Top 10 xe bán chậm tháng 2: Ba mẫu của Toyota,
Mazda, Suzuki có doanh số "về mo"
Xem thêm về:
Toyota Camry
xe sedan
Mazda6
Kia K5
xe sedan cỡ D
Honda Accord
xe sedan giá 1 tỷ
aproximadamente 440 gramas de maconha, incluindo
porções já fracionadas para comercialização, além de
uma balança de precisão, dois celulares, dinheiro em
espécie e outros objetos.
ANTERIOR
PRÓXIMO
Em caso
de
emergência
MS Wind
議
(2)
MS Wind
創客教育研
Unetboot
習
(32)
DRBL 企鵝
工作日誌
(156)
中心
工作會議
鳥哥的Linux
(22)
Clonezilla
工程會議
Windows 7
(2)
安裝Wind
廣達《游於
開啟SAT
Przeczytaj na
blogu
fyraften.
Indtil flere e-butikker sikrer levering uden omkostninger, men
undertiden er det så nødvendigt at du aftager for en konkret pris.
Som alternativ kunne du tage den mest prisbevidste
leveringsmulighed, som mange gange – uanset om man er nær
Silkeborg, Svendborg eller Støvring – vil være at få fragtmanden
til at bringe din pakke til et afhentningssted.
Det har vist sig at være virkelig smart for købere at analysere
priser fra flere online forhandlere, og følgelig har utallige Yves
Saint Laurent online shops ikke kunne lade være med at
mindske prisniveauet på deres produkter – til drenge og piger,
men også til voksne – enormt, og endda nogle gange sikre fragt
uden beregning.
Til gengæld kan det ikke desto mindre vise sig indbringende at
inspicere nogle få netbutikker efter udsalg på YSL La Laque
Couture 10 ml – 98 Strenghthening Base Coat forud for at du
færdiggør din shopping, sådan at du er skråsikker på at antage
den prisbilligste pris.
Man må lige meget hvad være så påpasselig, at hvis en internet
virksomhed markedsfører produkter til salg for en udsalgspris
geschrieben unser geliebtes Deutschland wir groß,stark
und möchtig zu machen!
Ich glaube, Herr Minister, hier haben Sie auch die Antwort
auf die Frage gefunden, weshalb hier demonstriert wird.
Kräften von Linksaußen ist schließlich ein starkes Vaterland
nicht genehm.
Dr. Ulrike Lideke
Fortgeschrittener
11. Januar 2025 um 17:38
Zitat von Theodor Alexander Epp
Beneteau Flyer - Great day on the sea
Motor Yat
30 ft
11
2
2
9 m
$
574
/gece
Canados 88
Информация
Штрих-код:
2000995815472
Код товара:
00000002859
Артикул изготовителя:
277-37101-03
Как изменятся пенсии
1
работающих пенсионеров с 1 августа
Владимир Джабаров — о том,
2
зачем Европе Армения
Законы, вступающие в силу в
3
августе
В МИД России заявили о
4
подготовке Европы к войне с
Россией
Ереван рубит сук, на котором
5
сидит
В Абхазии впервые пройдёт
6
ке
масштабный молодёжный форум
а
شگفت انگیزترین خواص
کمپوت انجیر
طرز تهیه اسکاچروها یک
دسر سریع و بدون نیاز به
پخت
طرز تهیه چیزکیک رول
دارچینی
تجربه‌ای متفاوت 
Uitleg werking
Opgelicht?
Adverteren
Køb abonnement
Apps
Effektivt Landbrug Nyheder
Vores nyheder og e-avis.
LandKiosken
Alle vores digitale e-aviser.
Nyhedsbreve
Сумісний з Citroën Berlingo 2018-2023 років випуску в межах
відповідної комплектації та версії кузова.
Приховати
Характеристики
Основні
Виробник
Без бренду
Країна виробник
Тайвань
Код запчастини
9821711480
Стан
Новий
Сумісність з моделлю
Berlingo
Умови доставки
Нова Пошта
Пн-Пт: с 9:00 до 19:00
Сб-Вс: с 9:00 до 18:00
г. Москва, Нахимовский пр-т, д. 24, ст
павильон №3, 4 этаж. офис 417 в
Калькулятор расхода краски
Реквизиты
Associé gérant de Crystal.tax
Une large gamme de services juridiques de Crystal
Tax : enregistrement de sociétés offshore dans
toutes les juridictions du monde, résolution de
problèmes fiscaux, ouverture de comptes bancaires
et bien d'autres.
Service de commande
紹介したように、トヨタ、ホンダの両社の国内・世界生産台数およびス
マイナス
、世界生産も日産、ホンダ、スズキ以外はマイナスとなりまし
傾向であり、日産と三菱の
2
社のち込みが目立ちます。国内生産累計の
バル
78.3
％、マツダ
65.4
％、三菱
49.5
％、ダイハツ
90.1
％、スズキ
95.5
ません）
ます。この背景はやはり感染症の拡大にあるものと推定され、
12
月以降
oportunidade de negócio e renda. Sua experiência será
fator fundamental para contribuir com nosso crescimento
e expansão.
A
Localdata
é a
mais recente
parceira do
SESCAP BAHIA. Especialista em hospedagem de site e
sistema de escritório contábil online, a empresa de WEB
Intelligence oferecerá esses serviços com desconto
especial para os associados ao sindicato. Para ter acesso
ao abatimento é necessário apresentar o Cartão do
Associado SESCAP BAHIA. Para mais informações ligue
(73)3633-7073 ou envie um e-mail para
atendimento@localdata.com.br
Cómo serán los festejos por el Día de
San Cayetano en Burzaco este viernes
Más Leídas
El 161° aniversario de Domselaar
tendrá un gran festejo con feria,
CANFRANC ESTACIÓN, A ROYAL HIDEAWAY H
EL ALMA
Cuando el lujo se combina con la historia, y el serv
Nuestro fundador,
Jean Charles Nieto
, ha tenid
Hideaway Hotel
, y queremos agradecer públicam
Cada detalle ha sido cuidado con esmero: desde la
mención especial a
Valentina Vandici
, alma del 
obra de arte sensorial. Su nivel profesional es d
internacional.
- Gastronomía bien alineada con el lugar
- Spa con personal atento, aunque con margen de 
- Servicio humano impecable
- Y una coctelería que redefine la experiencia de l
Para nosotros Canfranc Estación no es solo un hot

* _Work instruction_
Copy each of the records above so that nothing differs from the original.

* _Response below_
Top 10 xe bán chậm tháng 2: Ba mẫu của Toyota,
Mazda, Suzuki có doanh số "về mo"
Xem thêm về:
Toyota Camry
xe sedan
Mazda6
Kia K5
xe sedan cỡ D
Honda Accord
xe sedan giá 1 tỷ
aproximadamente 440 gramas de maconha, incluindo
porções já fracionadas para comercialização, além de
uma balança de precisão, dois celulares, dinheiro em
espécie e outros objetos.
ANTERIOR
PRÓXIMO
Em caso
de
emergência
MS Wind
議
(2)
MS Wind
創客教育研
Unetboot
習
(32)
DRBL 企鵝
工作日誌
(156)
中心
工作會議
鳥哥的Linux
(22)
Clonezilla
工程會議
Windows 7
(2)
安裝Wind
廣達《游於
開啟SAT
Przeczytaj na
blogu
fyraften.
Indtil flere e-butikker sikrer levering uden omkostninger, men
undertiden er det så nødvendigt at du aftager for en konkret pris.
Som alternativ kunne du tage den mest prisbevidste
leveringsmulighed, som mange gange – uanset om man er nær
Silkeborg, Svendborg eller Støvring – vil være at få fragtmanden
til at bringe din pakke til et afhentningssted.
Det har vist sig at være virkelig smart for købere at analysere
priser fra flere online forhandlere, og følgelig har utallige Yves
Saint Laurent online shops ikke kunne lade være med at
mindske prisniveauet på deres produkter – til drenge og piger,
men også til voksne – enormt, og endda nogle gange sikre fragt
uden beregning.
Til gengæld kan det ikke desto mindre vise sig indbringende at
inspicere nogle få netbutikker efter udsalg på YSL La Laque
Couture 10 ml – 98 Strenghthening Base Coat forud for at du
færdiggør din shopping, sådan at du er skråsikker på at antage
den prisbilligste pris.
Man må lige meget hvad være så påpasselig, at hvis en internet
virksomhed markedsfører produkter til salg for en udsalgspris
geschrieben unser geliebtes Deutschland wir groß,stark
und möchtig zu machen!
Ich glaube, Herr Minister, hier haben Sie auch die Antwort
auf die Frage gefunden, weshalb hier demonstriert wird.
Kräften von Linksaußen ist schließlich ein starkes Vaterland
nicht genehm.
Dr. Ulrike Lideke
Fortgeschrittener
11. Januar 2025 um 17:38
Zitat von Theodor Alexander Epp
Beneteau Flyer - Great day on the sea
Motor Yat
30 ft
11
2
2
9 m
$
574
/gece
Canados 88
Информация
Штрих-код:
2000995815472
Код товара:
00000002859
Артикул изготовителя:
277-37101-03
Как изменятся пенсии
1
работающих пенсионеров с 1 августа
Владимир Джабаров — о том,
2
зачем Европе Армения
Законы, вступающие в силу в
3
августе
В МИД России заявили о
4
подготовке Европы к войне с
Россией
Ереван рубит сук, на котором
5
сидит
В Абхазии впервые пройдёт
6
ке
масштабный молодёжный форум
а
شگفت انگیزترین خواص
کمپوت انجیر
طرز تهیه اسکاچروها یک
دسر سریع و بدون نیاز به
پخت
طرز تهیه چیزکیک رول
دارچینی
تجربه‌ای متفاوت 
Uitleg werking
Opgelicht?
Adverteren
Køb abonnement
Apps
Effektivt Landbrug Nyheder
Vores nyheder og e-avis.
LandKiosken
Alle vores digitale e-aviser.
Nyhedsbreve
Сумісний з Citroën Berlingo 2018-2023 років випуску в межах
відповідної комплектації та версії кузова.
Приховати
Характеристики
Основні
Виробник
Без бренду
Країна виробник
Тайвань
Код запчастини
9821711480
Стан
Новий
Сумісність з моделлю
Berlingo
Умови доставки
Нова Пошта
Пн-Пт: с 9:00 до 19:00
Сб-Вс: с 9:00 до 18:00
г. Москва, Нахимовский пр-т, д. 24, ст
павильон №3, 4 этаж. офис 417 в
Калькулятор расхода краски
Реквизиты
Associé gérant de Crystal.tax
Une large gamme de services juridiques de Crystal
Tax : enregistrement de sociétés offshore dans
toutes les juridictions du monde, résolution de
problèmes fiscaux, ouverture de comptes bancaires
et bien d'autres.
Service de commande
紹介したように、トヨタ、ホンダの両社の国内・世界生産台数およびス
マイナス
、世界生産も日産、ホンダ、スズキ以外はマイナスとなりまし
傾向であり、日産と三菱の
2
社のち込みが目立ちます。国内生産累計の
バル
78.3
％、マツダ
65.4
％、三菱
49.5
％、ダイハツ
90.1
％、スズキ
95.5
ません）
ます。この背景はやはり感染症の拡大にあるものと推定され、
12
月以降
oportunidade de negócio e renda. Sua experiência será
fator fundamental para contribuir com nosso crescimento
e expansão.
A
Localdata
é a
mais recente
parceira do
SESCAP BAHIA. Especialista em hospedagem de site e
sistema de escritório contábil online, a empresa de WEB
Intelligence oferecerá esses serviços com desconto
especial para os associados ao sindicato. Para ter acesso
ao abatimento é necessário apresentar o Cartão do
Associado SESCAP BAHIA. Para mais informações ligue
(73)3633-7073 ou envie um e-mail para
atendimento@localdata.com.br
Cómo serán los festejos por el Día de
San Cayetano en Burzaco este viernes
Más Leídas
El 161° aniversario de Domselaar
tendrá un gran festejo con feria,
CANFRANC ESTACIÓN, A ROYAL HIDEAWAY H
EL ALMA
Cuando el lujo se combina con la historia, y el serv
Nuestro fundador,
Jean Charles Nieto
, ha tenid
Hideaway Hotel
, y queremos agradecer públicam
Cada detalle ha sido cuidado con esmero: desde la
mención especial a
Valentina Vandici
, alma del 
obra de arte sensorial. Su nivel profesional es d
internacional.
- Gastronomía bien alineada con el lugar
- Spa con personal atento, aunque con margen de 
- Servicio humano impecable
- Y una coctelería que redefine la experiencia de l
Para nosotros Canfranc Estación no es solo un hot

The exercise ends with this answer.